DESCRIPTION OF THE TASK = Once every line holding "Figure" in the listing below has been found, give their number and nothing more.

SOURCE DATA =
━━━━━━━━━━━━━━━━━━━━━━━━━━━━━━

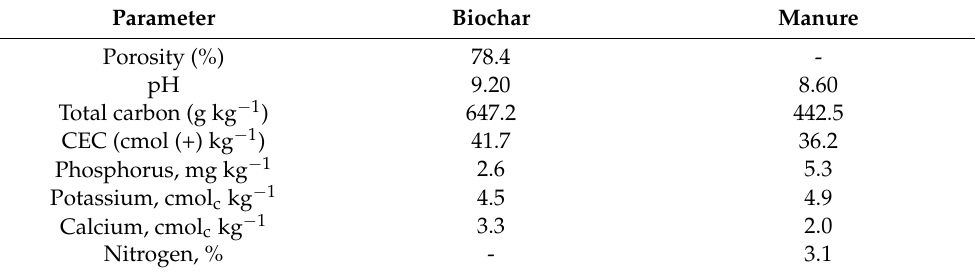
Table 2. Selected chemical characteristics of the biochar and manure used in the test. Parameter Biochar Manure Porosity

━━━━━━━━━━━━━━━━━━━━━━━━━━━━━━

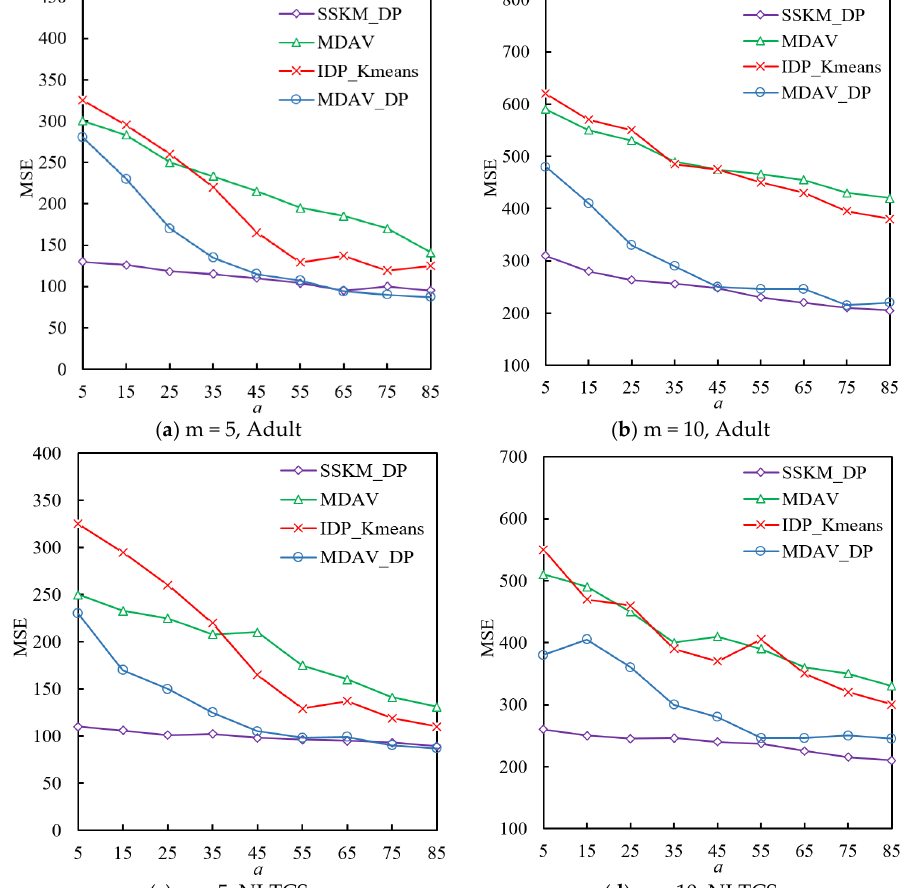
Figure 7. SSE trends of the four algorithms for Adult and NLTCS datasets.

━━━━━━━━━━━━━━━━━━━━━━━━━━━━━━

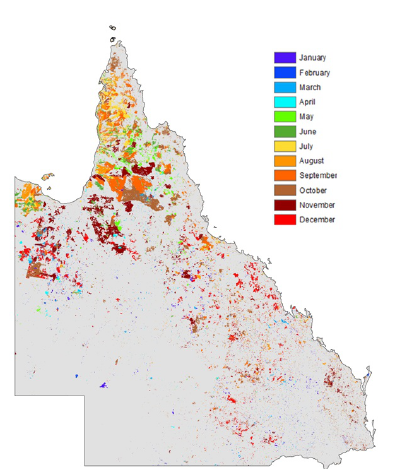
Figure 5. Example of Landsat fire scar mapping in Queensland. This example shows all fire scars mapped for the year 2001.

━━━━━━━━━━━━━━━━━━━━━━━━━━━━━━

EXPECTED ANSWER = 2